Kau tahu apa hasilnya?

Hasilnya adalah Mbal dikatakan sebagai seseorang yang temperamental. Seseorang yang akan marah besar jika ada sedikit saja yang salah menurut dia. Mbal juga dikatakan akan mudah berpaling dari ku jika menemukan yang lebih cantik dariku.

Deg!
Mendengar hal itu jelas saja perasaanku sedih. Mama menyampaikan hal itu di mobil dimana tanteku, sepupuku, omku, dan dua adikku mendengarnya. Aku ingin menangis, tapi ku tahan tangisku. Aku terlalu malu untuk memperlihatkan bahwa aku menangis. Aku juga malu. entahlah aku tidak tahu. malu bahwa ternyata pilihanku tidak sebaik itu.
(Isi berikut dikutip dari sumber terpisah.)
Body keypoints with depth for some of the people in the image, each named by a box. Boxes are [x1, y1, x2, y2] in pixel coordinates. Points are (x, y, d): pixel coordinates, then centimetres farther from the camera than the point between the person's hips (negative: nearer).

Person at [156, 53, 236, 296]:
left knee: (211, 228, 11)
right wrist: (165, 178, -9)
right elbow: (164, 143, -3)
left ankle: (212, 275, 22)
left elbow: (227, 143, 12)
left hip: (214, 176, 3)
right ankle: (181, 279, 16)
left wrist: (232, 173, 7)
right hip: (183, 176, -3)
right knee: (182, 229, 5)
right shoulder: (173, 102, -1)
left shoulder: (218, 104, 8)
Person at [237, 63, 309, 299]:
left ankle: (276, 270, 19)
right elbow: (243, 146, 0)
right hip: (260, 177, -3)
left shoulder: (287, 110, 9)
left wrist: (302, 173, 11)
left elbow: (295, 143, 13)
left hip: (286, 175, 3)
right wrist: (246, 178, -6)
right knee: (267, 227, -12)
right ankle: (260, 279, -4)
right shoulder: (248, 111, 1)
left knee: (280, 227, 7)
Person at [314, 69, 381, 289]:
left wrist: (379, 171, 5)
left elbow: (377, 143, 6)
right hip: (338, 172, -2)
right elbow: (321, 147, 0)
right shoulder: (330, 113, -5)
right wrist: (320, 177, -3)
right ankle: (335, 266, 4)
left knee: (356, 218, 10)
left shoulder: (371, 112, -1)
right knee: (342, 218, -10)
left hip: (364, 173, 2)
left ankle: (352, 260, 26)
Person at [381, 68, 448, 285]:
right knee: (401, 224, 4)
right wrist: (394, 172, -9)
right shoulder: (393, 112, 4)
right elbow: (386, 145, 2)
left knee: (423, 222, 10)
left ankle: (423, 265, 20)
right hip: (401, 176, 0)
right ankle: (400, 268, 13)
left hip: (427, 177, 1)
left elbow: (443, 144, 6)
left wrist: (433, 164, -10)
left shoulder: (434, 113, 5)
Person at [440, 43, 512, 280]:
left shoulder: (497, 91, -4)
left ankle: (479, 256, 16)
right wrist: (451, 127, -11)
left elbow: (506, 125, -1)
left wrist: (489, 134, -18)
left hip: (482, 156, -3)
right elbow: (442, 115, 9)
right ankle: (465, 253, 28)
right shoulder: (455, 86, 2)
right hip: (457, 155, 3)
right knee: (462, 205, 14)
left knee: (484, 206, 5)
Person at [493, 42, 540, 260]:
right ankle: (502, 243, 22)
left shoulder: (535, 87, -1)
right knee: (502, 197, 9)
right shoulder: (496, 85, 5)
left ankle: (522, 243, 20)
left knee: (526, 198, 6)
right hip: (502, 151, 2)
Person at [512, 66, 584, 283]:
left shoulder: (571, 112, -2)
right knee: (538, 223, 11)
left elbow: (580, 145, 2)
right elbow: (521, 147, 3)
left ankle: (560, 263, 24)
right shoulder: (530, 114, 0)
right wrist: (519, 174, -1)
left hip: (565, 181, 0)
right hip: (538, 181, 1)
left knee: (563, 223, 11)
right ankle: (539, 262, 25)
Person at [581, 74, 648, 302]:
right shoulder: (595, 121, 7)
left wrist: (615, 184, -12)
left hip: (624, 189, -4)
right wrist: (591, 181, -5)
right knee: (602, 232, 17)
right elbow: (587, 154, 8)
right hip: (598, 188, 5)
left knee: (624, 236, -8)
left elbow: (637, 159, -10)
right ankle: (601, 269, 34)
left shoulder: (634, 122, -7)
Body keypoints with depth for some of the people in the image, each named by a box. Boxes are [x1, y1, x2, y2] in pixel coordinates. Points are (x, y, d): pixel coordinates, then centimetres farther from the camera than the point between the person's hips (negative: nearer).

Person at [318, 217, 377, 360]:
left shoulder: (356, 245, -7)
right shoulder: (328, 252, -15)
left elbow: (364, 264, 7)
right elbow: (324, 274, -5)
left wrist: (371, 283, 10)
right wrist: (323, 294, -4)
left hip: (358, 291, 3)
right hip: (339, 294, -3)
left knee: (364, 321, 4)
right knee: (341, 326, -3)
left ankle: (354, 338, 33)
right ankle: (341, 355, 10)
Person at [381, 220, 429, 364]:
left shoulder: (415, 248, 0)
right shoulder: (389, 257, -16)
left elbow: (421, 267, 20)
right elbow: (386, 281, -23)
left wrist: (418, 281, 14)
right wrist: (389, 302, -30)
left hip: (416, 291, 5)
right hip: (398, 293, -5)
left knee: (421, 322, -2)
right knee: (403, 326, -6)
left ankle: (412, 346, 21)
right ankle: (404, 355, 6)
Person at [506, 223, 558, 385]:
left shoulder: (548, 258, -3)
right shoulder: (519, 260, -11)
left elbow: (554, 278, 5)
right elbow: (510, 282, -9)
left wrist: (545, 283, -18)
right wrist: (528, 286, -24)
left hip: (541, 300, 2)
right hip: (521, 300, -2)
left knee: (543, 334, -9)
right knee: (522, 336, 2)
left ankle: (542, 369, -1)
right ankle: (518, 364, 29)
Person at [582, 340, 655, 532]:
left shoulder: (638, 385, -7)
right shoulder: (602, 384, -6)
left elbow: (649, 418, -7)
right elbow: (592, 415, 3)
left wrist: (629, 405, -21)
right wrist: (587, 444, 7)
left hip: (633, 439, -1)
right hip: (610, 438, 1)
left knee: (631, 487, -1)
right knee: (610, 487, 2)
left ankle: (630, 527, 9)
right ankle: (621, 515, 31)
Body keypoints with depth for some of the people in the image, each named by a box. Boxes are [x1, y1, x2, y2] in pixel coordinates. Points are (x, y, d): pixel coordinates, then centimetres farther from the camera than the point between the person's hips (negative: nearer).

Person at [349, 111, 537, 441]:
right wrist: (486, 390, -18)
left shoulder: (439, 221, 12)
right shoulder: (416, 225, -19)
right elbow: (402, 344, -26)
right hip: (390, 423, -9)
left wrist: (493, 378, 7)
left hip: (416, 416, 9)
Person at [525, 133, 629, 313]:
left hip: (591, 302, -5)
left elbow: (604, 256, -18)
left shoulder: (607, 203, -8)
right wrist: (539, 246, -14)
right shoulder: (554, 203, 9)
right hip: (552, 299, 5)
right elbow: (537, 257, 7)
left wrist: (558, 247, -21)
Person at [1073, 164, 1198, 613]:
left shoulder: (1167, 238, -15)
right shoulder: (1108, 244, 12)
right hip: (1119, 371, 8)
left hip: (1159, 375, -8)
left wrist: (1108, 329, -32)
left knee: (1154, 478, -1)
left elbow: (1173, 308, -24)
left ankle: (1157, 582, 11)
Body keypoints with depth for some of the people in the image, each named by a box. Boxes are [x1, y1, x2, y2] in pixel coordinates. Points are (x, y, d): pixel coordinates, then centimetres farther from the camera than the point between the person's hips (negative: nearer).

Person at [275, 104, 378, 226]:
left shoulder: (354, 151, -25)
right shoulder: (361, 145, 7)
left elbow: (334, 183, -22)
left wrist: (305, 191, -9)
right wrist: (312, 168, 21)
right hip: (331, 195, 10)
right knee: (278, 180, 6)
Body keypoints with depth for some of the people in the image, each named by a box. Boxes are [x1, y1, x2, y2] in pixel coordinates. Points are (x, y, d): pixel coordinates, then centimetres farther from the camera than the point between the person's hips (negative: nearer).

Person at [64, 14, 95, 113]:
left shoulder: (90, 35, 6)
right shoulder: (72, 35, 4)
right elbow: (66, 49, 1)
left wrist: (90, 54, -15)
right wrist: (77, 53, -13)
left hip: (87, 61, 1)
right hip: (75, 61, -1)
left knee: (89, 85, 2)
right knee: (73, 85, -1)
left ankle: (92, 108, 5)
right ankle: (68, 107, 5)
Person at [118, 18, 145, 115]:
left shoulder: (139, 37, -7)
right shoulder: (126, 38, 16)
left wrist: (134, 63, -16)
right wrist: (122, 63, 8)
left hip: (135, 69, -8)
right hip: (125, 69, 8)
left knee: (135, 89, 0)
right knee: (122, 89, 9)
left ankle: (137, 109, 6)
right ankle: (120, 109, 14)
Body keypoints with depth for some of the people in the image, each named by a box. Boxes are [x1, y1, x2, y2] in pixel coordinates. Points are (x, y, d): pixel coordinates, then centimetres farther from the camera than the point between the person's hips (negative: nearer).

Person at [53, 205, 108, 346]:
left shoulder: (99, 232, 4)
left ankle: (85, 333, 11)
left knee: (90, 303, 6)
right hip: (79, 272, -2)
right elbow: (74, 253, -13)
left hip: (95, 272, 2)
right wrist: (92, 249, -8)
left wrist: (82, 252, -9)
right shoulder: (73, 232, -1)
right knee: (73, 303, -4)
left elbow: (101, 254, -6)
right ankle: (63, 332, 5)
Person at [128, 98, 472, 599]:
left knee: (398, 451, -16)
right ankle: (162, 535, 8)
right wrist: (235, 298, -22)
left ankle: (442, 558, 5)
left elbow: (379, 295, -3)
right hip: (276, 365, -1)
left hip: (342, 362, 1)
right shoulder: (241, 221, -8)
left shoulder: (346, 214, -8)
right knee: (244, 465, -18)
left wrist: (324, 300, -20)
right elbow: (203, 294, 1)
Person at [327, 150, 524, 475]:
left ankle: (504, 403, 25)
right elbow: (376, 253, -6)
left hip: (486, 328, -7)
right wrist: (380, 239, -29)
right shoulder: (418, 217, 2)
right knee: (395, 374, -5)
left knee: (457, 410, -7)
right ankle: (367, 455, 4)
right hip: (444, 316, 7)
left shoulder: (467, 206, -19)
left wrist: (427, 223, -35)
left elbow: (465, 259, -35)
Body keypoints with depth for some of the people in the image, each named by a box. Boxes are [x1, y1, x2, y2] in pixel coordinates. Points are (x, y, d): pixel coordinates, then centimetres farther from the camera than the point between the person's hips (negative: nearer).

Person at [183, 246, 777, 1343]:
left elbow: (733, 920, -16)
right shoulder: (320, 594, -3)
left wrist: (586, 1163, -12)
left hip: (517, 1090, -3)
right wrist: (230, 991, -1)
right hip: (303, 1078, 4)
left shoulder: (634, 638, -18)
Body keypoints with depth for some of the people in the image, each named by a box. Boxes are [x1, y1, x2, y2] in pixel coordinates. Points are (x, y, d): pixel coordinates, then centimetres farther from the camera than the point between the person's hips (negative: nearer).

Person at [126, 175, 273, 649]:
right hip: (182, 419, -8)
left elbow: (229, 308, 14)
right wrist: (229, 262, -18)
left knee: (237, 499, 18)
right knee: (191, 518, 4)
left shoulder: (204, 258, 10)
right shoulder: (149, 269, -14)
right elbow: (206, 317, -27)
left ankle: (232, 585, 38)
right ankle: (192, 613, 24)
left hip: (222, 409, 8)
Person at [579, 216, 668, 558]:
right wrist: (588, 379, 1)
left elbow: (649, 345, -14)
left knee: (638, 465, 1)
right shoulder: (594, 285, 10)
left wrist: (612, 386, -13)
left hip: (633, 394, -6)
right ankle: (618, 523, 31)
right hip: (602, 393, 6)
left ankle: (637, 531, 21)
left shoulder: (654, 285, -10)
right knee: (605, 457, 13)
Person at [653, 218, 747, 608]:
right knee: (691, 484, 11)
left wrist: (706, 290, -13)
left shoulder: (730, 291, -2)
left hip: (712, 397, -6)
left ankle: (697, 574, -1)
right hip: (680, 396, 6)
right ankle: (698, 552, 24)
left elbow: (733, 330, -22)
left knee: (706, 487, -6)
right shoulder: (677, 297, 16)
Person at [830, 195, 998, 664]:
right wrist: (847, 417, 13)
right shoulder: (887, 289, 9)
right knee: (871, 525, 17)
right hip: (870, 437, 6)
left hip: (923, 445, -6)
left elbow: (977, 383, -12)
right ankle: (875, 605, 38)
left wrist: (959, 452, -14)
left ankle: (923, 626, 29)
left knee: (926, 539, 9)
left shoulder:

Malu juga karena melihat sepupuku yang tertawa mendengar itu. tertawa yang menurutku begitu menghina. Ya Allah.
aku tidak tahu. dengan bercampur sedikit rasa kesal mungkin aku berkata pada mama "ya udahlah, udahan aja, udah ketauan jelek mah, mau buat apa lagi?" lalu mama berkata "eh koq gitu, mama kan cuma mau yang terbaik buat neng" lalu aku mengatakan "ya karena mama mau yang terbaik buat neng, ya udah udah ketauan jelek ngapain dipertahankan lagi. udahan aja, trs cepet-cepet cari yang lain aja deh." dalam hati saking kesalnya sebenarnya aku berkata "kenapa ga sekalian aja tanya langsung siapa jodoh gw sebenarnya trs langsung gw cari dan minta nikah saat itu juga. toh dia jodoh gw kan?" tapi aku urungkan niat untuk mengatakan itu pada ibuku. adikku yang mendengar perkataanku langsung menyela mengatakan " ya ga begitulah teh, dia (Mbal) kan ga salah apa-apa juga. belum tentu juga ini benar" mama langsung menambahi "nah iya itu bener si Aa, ini mah babanyolan (becandaan, seru-seruan *bahasa sunda) aja"
Sepanjang perjalanan dari tempat mama menanyakan ramalan itu hingga ke rumah tanteku aku menahan tangis sebisaku.